Exactly the lines from the one that holds "even a messy planner full of sticky notes and" to the end of the data below: retype these and nothing else.

- [Exercise data]:
━━━━━━━━━━━━━━━━━━━━

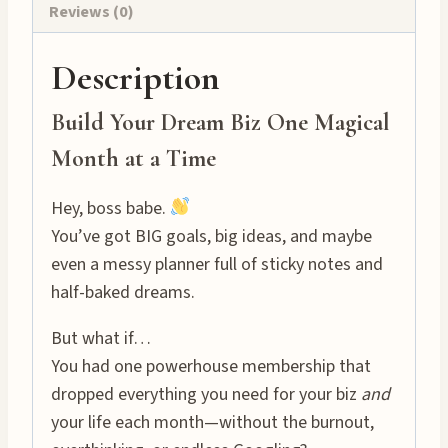
Reviews (0)
Description
Build Your Dream Biz One Magical
Month at a Time
Hey, boss babe.
You’ve got BIG goals, big ideas, and maybe
even a messy planner full of sticky notes and
half-baked dreams.
But what if…
You had one powerhouse membership that
dropped everything you need for your biz
and
your life each month—without the burnout,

━━━━━━━━━━━━━━━━━━━━

- [Response area]:
even a messy planner full of sticky notes and
half-baked dreams.
But what if…
You had one powerhouse membership that
dropped everything you need for your biz
and
your life each month—without the burnout,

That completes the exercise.